### [WORK ORDER]
Give the data again exactly as written, skipping any pictures.

### [MATERIAL SUPPLIED]

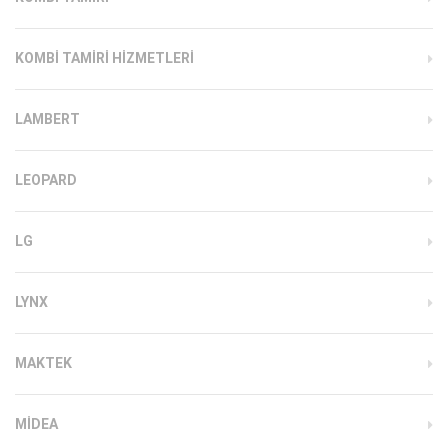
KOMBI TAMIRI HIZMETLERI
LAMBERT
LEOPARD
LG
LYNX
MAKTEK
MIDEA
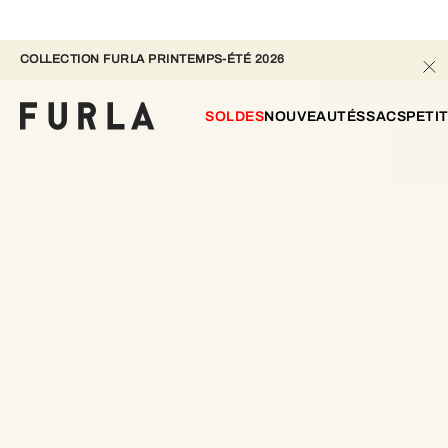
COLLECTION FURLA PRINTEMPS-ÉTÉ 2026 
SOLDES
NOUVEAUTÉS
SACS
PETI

### [RESPONSE TO THIS EXERCISE]
KOMBI TAMIRI HIZMETLERI
LAMBERT
LEOPARD
LG
LYNX
MAKTEK
MIDEA
COLLECTION FURLA PRINTEMPS-ÉTÉ 2026 
SOLDES
NOUVEAUTÉS
SACS
PETI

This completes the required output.